Surfing’s global elite collaborate to explore the challenges of sustainability in the surfing world in a new book from San Diego State University’s Center for Surf Research.
The greatest challenges to sustainability in the surfing world have been laid bare in a new book featuring contributions from the industry’s global elite.
Sustainable Stoke – Transitions to Sustainability in the Surfing World includes the views and opinions of more than 40 recognized global experts, including former world champions, environmental campaigners and the directors, CEOs and founders of some of the industry’s most recognizable brands.

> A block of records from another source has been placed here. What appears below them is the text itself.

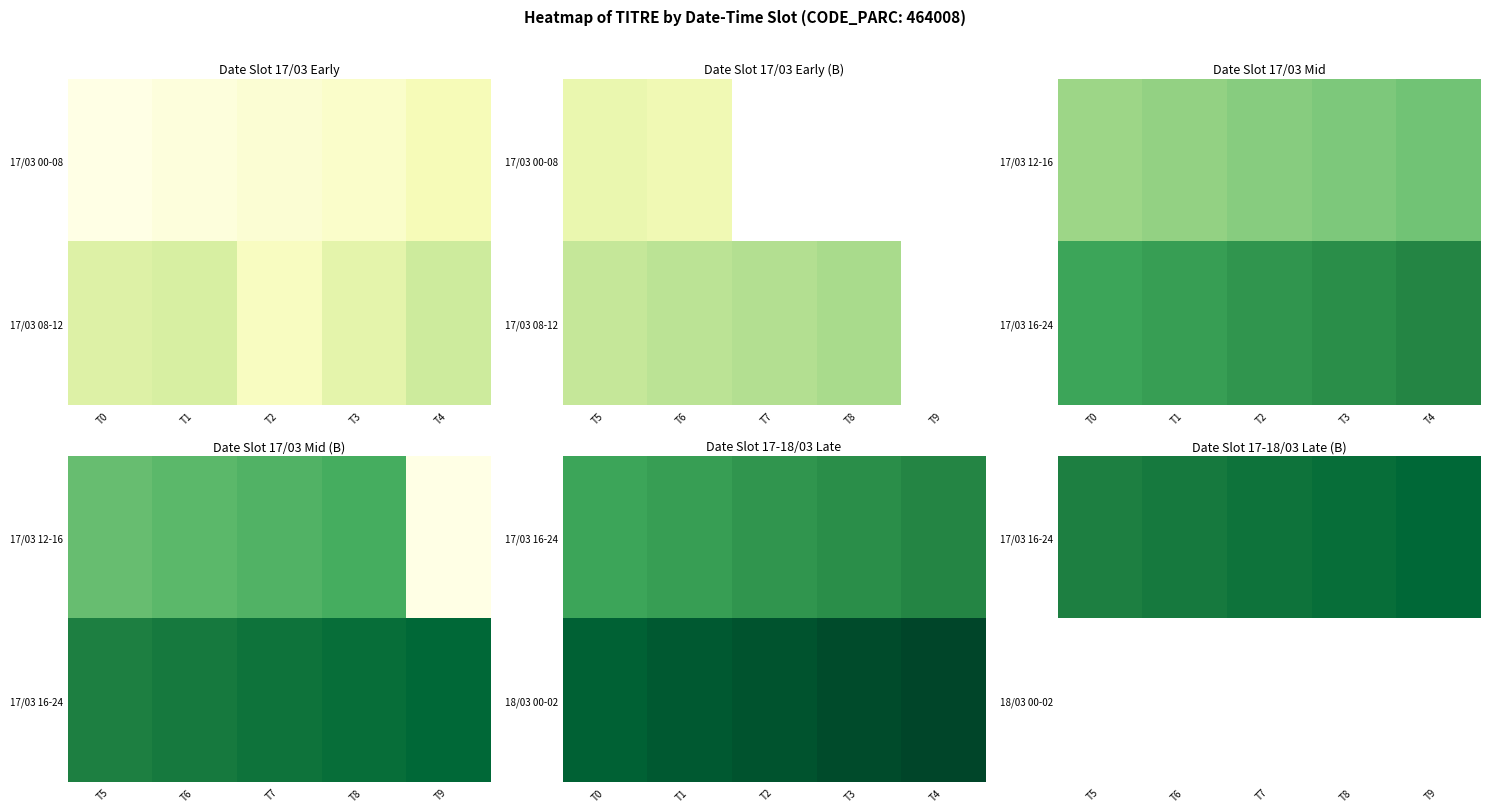

Read the 17/03 16-24 value at T6.

31.0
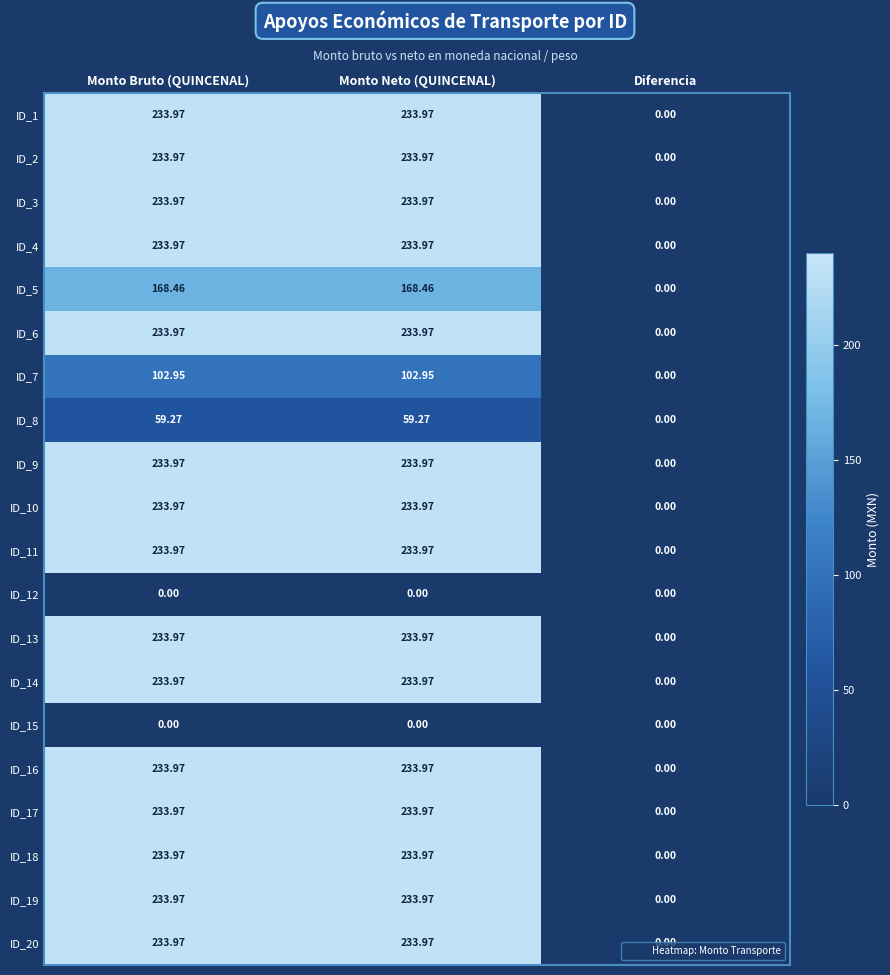

What is the total value across all series at Monto Neto (QUINCENAL)?

3840.2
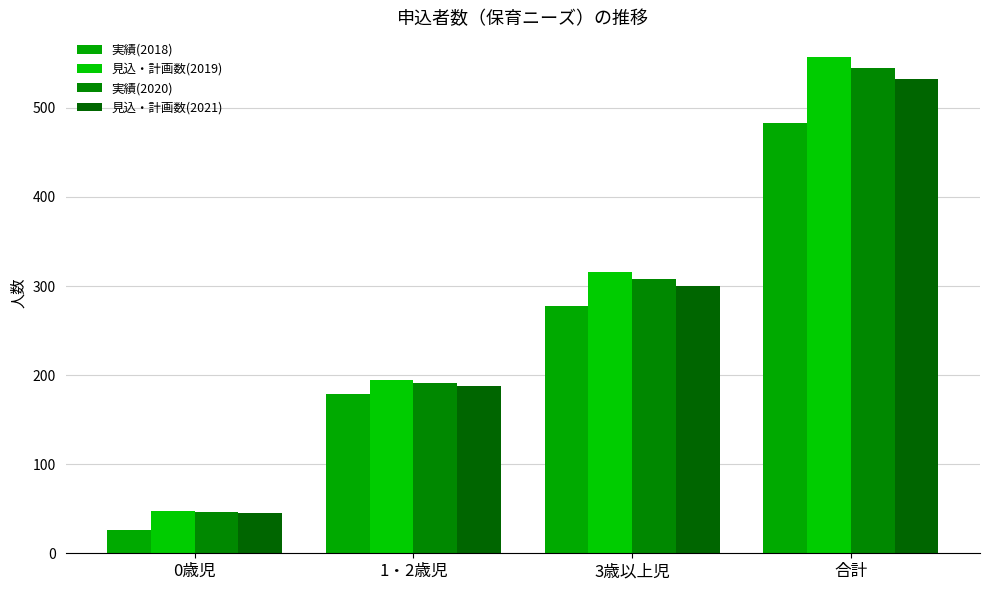

What is the sum of the 実績(2018) values at 3歳以上児 and 合計?

761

Contributors identify key areas in need of attention including education, environmental awareness, sustainable supply chains, corporate governance, economic development and philanthropy, media, and public attention.
Practitioners on the coal face of surfing’s transition to a more sustainable future present potential solutions to many of these issues before the book concludes with a call to political action from some of surfing’s senior statesmen in recognition that the industry, the sport, and the lifestyle of surfing need to adapt now or face an uncertain future.
Sustainable Stoke, published by University of Plymouth Press, is the brainchild of Associate Professor Dr Jess Ponting, Director of the Center for Surf Research at San Diego State University and Dr Gregory Borne, Director of the Plymouth Sustainability and Surfing Research Group.
“Following the 10th Annual Surfing Arts Science and Issues Conference in February 2012 it seemed clear that the surfing world was at a tipping point, and that sustainability was an inevitable, if distant, destination for the broader surfing world and its residents,” said Co-Editor Dr Ponting. “So Greg and I decided to try and create a discursive snapshot of what the best minds in surfing were thinking about sustainability, the major challenges, and any positive examples which could be built on for the future.”
“This book explodes the ‘Spicoli myth’ of the stoner surfie bum,” said Ponting. “We have contributions from the founders, CEOs and executive management from brands including Quiksilver, Reef, Vans and Volcom, the Surf Industry Manufacturers Association, the International Surfing Association, and NGOs including Surfrider Foundation, World Surfing Reserves, and Surfers Against Sewage. In addition, the most cerebral of former world surfing champions including Senator Fred Hemmings, Shaun Tomson, Wayne ‘Rabbit’ Bartholomew and Cori Schumacher lend their perspectives alongside the leading academics in the surfing space, journalists, policy influencers and campaigners from across the globe. Amassing knowledge on this scale, breadth, depth and quality from surfing’s best thinkers has never been attempted before.”
Dr Borne, a lecturer in Public Policy and Management at Plymouth University, added: “Traditionally, surfing has been perceived as a very laid back sport and industry, but in recent years segments of it have really woken up to the need to be sustainable if they are to survive and thrive. But sustainability in the surfing world involves more than just the greening of surf industry supply chains and supporting environmental initiatives. Social and cultural issues like the preservation of surfing history will build an understanding of etiquette, while the social/cultural impacts of surf tourism in destination communities, and the leveraging of surf contests to support local, social and cultural initiatives, are equally as important. Additionally, economic issues such as the creation of sustainable livelihoods related to surfing, creating economic growth centers around surf breaks, the value of surf tourism, complimentary services and backward linkages into other sectors are important.”
Sustainable Stoke – Transitions to Sustainability in the Surfing World is published by University of Plymouth Press and can be ordered via the Plymouth University estore. All profits from the sale of the book will go to surfing related charities.